Start of MATERIAL SUPPLIED

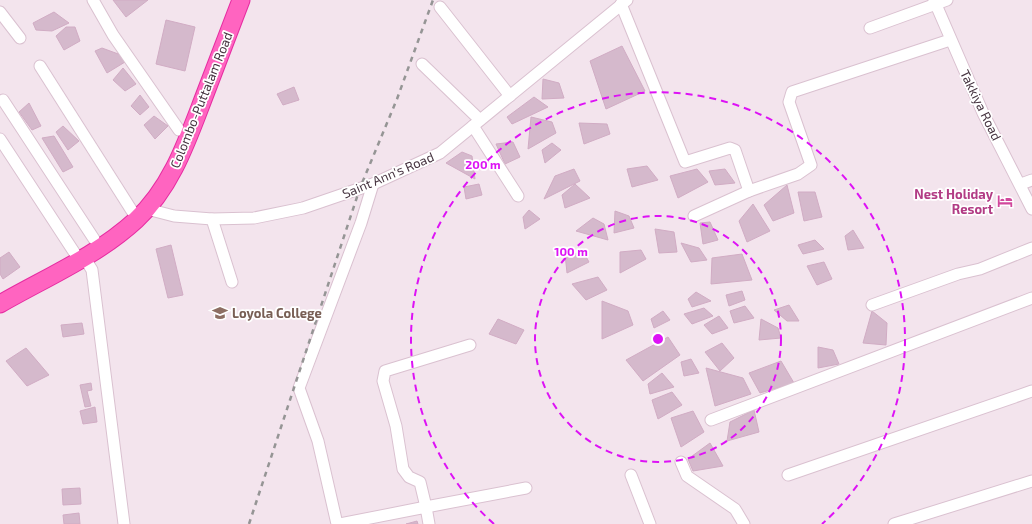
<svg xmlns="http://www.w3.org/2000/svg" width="1032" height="524" viewBox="0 0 1032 524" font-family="'Exo 2',sans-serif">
<rect width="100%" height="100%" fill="#f3e4ed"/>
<g fill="#d5b9cc" stroke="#d1acc4">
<path d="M113,0H148L126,17Z"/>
<path d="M54,12L69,23L52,31L36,30L33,23Z"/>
<path d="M166,20L195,27L185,71L156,64Z"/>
<path d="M66,27H75L80,41L64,50L56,36Z"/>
<path d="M622,46L645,91L606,109L590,61Z"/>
<path d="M102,48L121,55L125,62L107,73L95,51Z"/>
<path d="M123,68L136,84L125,91L113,80Z"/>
<path d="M543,79L559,83L564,98L542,99Z"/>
<path d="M294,87L299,100L283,105L277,94Z"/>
<path d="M140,95L149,107L140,115L131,106Z"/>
<path d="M534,97L548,107L512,124L507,117Z"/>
<path d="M29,103L41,126L32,130L19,112Z"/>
<path d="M154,116L168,126L155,139L144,125Z"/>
<path d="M531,117L552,122L556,133L528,149Z"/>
<path d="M579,123L607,124L610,134L584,144Z"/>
<path d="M63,126L79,141L68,150L56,132Z"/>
<path d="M54,136L73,167L63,172L42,138Z"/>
<path d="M513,142L520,157L505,164L496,144Z"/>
<path d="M552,143L561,150L545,163L542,150Z"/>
<path d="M462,152L472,156L475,179L446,163Z"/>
<path d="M647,166L658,180L632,187L627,169Z"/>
<path d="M574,169L580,181L544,199L555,176Z"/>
<path d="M697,169L708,182L678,198L670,176Z"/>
<path d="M725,169L735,183L715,185L709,171Z"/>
<path d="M479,184L482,195L466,199L464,187Z"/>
<path d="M575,184L590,198L565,208L562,195Z"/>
<path d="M787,185L794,213L773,221L764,205Z"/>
<path d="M798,192H815L822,217L804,221Z"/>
<path d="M753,204L770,231L747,242L739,221Z"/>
<path d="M529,210L540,219L525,229L523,217Z"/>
<path d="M615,211L629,216L634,228L614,233Z"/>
<path d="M593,218L604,224L608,240L576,231Z"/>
<path d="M710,222L718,240L703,244L700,223Z"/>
<path d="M655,229L674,232L677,252L659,253Z"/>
<path d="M853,230L864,248L848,250L845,236Z"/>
<path d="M815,240L824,249L803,254L798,245Z"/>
<path d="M681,243L699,248L707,260L691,262Z"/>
<path d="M171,245L183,295L168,298L156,249Z"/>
<path d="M641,250L646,259L620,273V252Z"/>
<path d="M9,252L20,267L3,279L0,274V258Z"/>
<path d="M584,253L589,262L567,273L565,254Z"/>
<path d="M742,254L752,280L711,284L712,258Z"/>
<path d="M824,262L832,279L817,285L807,266Z"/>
<path d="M598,277L607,290L586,300L572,284Z"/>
<path d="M742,291L745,300L729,306L726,295Z"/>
<path d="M696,292L711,301L692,307L688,299Z"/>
<path d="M602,301L628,311L633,325L602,339Z"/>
<path d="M789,305L799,321H787L774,310Z"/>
<path d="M745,306L754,318L734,323L730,311Z"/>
<path d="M704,308L713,316L692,324L684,314Z"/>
<path d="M663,311L670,320L654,328L651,319Z"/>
<path d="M872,311L887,323L886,345L863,343Z"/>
<path d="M719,316L728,328L712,334L704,325Z"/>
<path d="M498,319L524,330L516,344L489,334Z"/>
<path d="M761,319L778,328L781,338L759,340Z"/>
<path d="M82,323L84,334L63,337L61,325Z"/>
<path d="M668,337L680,355L643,381L626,360Z"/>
<path d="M722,343L734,358L720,371L705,352Z"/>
<path d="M818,347L833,350L839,364L818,368Z"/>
<path d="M26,348L49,375L27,386L6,361Z"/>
<path d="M691,359L699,373L684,376L681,362Z"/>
<path d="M781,361L794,383L760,393L749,373Z"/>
<path d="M706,368L743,378L751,394L715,406Z"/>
<path d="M662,373L674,387L650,394L648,384Z"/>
<path d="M91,383L92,390L87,391L91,406L85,407L80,385Z"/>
<path d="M672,392L682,405L658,419L652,400Z"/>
<path d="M95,407L97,422L83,424L80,411Z"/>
<path d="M754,410L759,432L727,441L730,422Z"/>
<path d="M693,411L704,432L681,447L671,418Z"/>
<path d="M710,443L723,466L693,471L688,459Z"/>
<path d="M80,488L81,504L63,505L62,489Z"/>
<path d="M79,513L80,524H64L63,515Z"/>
<path d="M417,521L418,524H406Z"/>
</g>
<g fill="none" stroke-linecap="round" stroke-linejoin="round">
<g stroke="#dac1d0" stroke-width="13">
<g id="minor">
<path d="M93,0L113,35L179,130"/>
<path d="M934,0L983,113L1032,209"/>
<path d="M621,4L685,162L730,148L735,150L749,191"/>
<path d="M440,7L510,96"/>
<path d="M0,12L20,38"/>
<path d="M870,28L947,0"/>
<path d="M422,64L480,120"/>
<path d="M40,66L132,211"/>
<path d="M3,100L94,239"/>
<path d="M473,126L518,196"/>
<path d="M0,139L74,252"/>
<path d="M1021,184L1032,180"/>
<path d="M147,209L174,216L212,219L254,218L303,208L373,184L440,153L627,0"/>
<path d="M694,216L749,191L798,174L811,165L789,102L792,92L950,40"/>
<path d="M212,219L232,282"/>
<path d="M84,257L92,270L124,524"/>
<path d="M872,305L958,274L980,269L1032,248"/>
<path d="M470,345L385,371L383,381L396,426L403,469L409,477L420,482L426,507L526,488"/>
<path d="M711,420L1032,298"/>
<path d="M681,462L687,476L735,509L744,524"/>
<path d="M631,475L650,524"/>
<path d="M788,475L1032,391"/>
<path d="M337,524L318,441L299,388L361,223L373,184"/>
<path d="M340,524L426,507L429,524"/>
<path d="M894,524L1032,481"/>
</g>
</g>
<g stroke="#e62ca1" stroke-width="19">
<path id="highway" d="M0,304C45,278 97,256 136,220C170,189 186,144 202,102C215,68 228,34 241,0"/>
</g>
<use href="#minor" stroke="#fff" stroke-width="11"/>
<use href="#highway" stroke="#ff64c0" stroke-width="17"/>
<path stroke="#959595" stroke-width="2.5" stroke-dasharray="5 5" stroke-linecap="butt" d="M249,524L360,188L397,99L433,0"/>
</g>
<g fill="none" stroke="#dd12f5" stroke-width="2" stroke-dasharray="7 5">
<circle cx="658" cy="339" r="123"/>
<path d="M494 524A247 247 0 1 1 822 524"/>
</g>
<defs>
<g id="hotel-bare" transform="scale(1.2)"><path d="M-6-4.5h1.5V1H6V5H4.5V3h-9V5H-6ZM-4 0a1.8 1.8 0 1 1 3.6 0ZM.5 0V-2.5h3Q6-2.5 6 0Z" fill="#d1479c" stroke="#fff" stroke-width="2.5" paint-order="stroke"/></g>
<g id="school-bare" transform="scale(1.2)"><path d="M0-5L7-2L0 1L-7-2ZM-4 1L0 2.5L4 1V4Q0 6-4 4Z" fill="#8d6e63" stroke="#fff" stroke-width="2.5" paint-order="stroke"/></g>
</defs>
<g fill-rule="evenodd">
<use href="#hotel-bare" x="1005" y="201"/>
<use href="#school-bare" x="220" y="313"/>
</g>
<g text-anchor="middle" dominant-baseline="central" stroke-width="3.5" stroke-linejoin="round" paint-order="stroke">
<g font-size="13" fill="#463440" stroke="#fff">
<text transform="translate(201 100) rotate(-68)">Colombo-Puttalam Road</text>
<text transform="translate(981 105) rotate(64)">Takkiya Road</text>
<text transform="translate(388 175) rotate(-23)">Saint Ann's Road</text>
</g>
<g font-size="13" font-weight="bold" fill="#b23c85" stroke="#fff" text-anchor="end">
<text x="993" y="194">Nest Holiday<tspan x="993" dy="15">Resort</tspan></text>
</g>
<g font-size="13" font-weight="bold" fill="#785e54" stroke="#fff" text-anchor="start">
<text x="232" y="313">Loyola College</text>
</g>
</g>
<circle cx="658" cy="339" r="6" fill="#dd12f5" stroke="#fff" stroke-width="2"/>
<g font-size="12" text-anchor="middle" font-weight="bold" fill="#dd12f5" stroke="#fff" stroke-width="3.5" stroke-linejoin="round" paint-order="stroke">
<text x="483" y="169">200 m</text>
<text x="571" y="256">100 m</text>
</g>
</svg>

End of MATERIAL SUPPLIED

§ **EXERCISE DETAILS**: Transcribe, without alteration, the line that contains "0a1.8 1.8 0" together with all lines after it in the listing above.

§ **TASK RESPONSE**:
<g id="hotel-bare" transform="scale(1.2)"><path d="M-6-4.5h1.5V1H6V5H4.5V3h-9V5H-6ZM-4 0a1.8 1.8 0 1 1 3.6 0ZM.5 0V-2.5h3Q6-2.5 6 0Z" fill="#d1479c" stroke="#fff" stroke-width="2.5" paint-order="stroke"/></g>
<g id="school-bare" transform="scale(1.2)"><path d="M0-5L7-2L0 1L-7-2ZM-4 1L0 2.5L4 1V4Q0 6-4 4Z" fill="#8d6e63" stroke="#fff" stroke-width="2.5" paint-order="stroke"/></g>
</defs>
<g fill-rule="evenodd">
<use href="#hotel-bare" x="1005" y="201"/>
<use href="#school-bare" x="220" y="313"/>
</g>
<g text-anchor="middle" dominant-baseline="central" stroke-width="3.5" stroke-linejoin="round" paint-order="stroke">
<g font-size="13" fill="#463440" stroke="#fff">
<text transform="translate(201 100) rotate(-68)">Colombo-Puttalam Road</text>
<text transform="translate(981 105) rotate(64)">Takkiya Road</text>
<text transform="translate(388 175) rotate(-23)">Saint Ann's Road</text>
</g>
<g font-size="13" font-weight="bold" fill="#b23c85" stroke="#fff" text-anchor="end">
<text x="993" y="194">Nest Holiday<tspan x="993" dy="15">Resort</tspan></text>
</g>
<g font-size="13" font-weight="bold" fill="#785e54" stroke="#fff" text-anchor="start">
<text x="232" y="313">Loyola College</text>
</g>
</g>
<circle cx="658" cy="339" r="6" fill="#dd12f5" stroke="#fff" stroke-width="2"/>
<g font-size="12" text-anchor="middle" font-weight="bold" fill="#dd12f5" stroke="#fff" stroke-width="3.5" stroke-linejoin="round" paint-order="stroke">
<text x="483" y="169">200 m</text>
<text x="571" y="256">100 m</text>
</g>
</svg>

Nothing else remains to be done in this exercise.